Material provided START
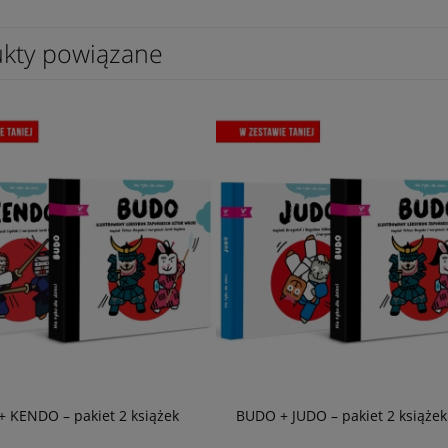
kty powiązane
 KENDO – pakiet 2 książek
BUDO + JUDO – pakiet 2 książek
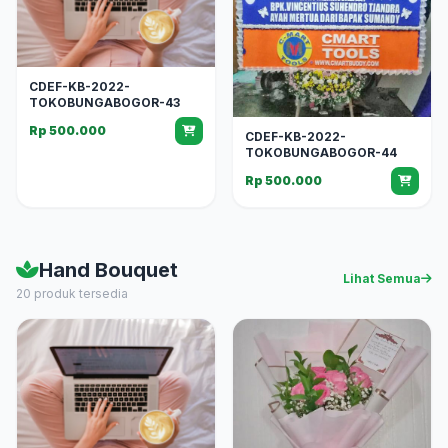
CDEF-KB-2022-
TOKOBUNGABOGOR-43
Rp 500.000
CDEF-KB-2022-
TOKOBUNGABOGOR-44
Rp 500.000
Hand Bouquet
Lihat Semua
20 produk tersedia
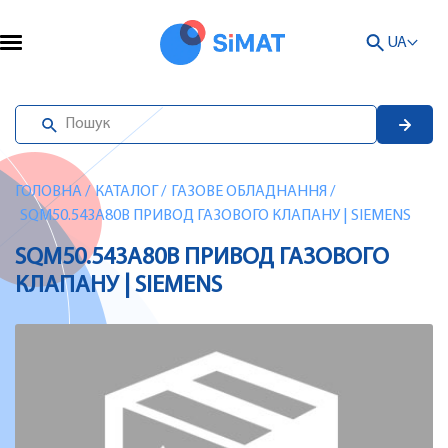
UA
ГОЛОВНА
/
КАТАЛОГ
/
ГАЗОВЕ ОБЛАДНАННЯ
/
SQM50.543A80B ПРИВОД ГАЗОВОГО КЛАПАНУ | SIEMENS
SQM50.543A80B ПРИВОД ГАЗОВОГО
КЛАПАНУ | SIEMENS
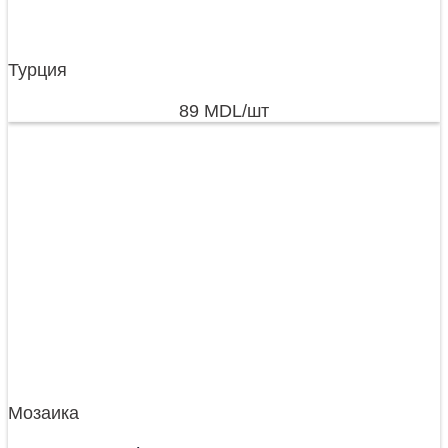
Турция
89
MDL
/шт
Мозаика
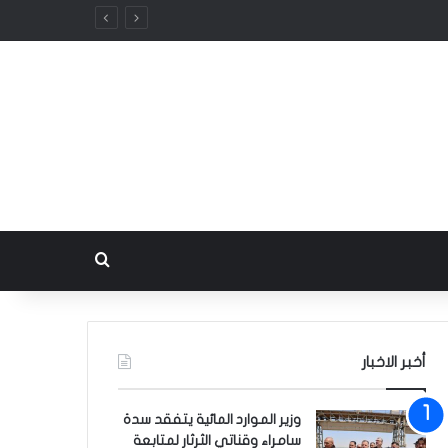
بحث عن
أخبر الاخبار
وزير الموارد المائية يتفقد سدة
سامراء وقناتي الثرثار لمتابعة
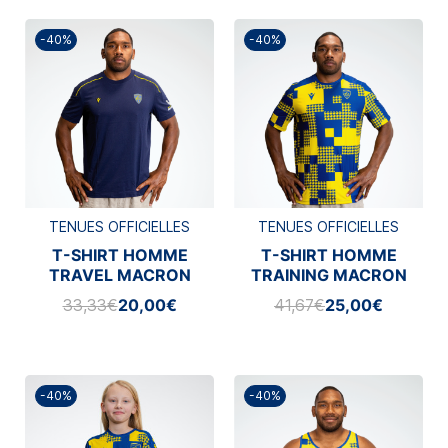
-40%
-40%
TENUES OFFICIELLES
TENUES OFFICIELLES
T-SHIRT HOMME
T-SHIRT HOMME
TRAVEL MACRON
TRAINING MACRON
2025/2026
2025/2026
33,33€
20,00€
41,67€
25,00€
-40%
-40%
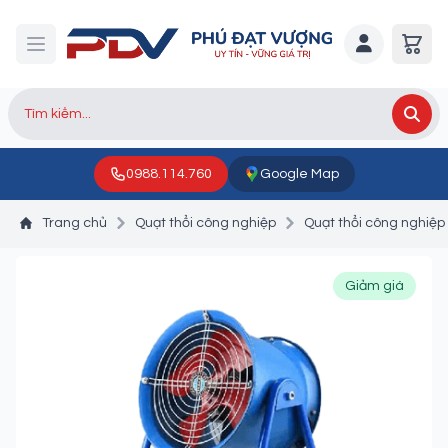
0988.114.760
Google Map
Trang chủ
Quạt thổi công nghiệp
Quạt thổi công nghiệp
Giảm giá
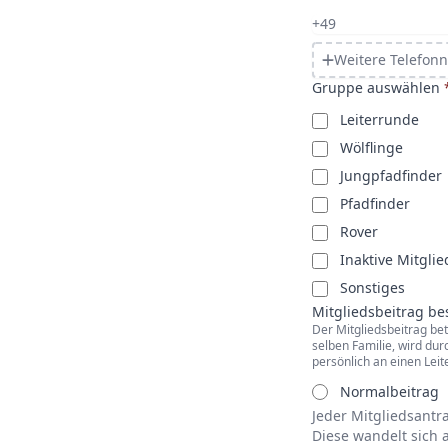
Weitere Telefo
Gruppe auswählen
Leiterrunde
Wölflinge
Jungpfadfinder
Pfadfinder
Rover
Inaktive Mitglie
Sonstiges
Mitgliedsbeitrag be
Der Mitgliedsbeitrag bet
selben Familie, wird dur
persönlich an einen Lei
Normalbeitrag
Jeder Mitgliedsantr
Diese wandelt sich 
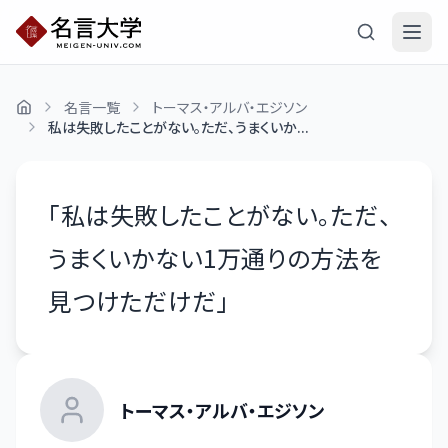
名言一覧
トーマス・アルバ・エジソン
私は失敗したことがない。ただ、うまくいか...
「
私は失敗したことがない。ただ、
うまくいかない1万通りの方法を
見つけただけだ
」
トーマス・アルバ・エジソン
Material provided END
Material provided START
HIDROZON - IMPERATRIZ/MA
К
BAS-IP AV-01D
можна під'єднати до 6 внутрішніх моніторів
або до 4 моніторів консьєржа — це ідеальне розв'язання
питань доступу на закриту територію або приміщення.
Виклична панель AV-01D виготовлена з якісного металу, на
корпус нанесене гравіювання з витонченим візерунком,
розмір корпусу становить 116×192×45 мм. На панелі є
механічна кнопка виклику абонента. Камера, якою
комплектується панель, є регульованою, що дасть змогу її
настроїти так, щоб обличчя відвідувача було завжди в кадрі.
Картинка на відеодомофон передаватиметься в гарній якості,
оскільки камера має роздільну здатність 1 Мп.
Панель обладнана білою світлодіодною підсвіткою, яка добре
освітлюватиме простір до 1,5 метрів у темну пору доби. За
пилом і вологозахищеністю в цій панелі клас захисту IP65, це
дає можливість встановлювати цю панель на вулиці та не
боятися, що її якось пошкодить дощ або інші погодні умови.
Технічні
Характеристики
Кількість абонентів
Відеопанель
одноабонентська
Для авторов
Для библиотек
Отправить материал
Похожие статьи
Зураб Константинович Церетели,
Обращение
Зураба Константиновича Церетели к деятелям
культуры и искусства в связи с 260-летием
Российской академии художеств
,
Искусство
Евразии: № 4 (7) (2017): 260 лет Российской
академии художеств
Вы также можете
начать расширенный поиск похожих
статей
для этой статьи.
Material provided END
Material provided START
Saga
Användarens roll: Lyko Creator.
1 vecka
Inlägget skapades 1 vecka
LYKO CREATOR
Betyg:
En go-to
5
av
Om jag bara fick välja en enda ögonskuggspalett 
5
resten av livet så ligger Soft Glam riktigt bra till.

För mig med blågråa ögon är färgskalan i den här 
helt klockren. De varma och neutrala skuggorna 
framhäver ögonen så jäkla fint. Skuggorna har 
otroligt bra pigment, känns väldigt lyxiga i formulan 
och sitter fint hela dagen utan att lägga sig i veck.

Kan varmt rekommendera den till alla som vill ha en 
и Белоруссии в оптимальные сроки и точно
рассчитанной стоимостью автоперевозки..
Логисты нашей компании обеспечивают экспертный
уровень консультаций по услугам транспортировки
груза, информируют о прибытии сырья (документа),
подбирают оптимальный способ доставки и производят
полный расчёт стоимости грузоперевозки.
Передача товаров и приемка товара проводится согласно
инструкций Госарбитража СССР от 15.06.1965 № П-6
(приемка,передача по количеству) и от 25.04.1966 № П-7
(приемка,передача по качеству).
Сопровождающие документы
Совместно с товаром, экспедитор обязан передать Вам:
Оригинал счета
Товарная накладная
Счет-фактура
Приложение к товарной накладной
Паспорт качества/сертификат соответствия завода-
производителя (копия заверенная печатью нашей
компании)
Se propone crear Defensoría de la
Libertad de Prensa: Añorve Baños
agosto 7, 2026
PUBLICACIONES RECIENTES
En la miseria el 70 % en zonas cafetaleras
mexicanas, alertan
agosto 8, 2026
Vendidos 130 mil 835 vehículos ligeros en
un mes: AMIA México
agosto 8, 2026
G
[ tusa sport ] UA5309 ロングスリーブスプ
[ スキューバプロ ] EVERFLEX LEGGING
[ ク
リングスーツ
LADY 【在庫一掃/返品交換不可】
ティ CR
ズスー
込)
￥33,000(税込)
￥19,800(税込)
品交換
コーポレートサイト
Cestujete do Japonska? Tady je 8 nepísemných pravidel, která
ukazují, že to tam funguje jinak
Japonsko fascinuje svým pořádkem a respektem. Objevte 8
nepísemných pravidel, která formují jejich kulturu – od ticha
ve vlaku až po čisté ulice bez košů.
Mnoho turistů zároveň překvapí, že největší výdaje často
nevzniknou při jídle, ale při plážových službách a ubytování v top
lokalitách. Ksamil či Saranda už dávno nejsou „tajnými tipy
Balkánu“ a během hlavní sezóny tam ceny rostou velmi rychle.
Material provided END
**Action item**
Looking at each line of the records, count the ones where the word "панелі" appears, and report only the count.

**Solution to the exercise**
2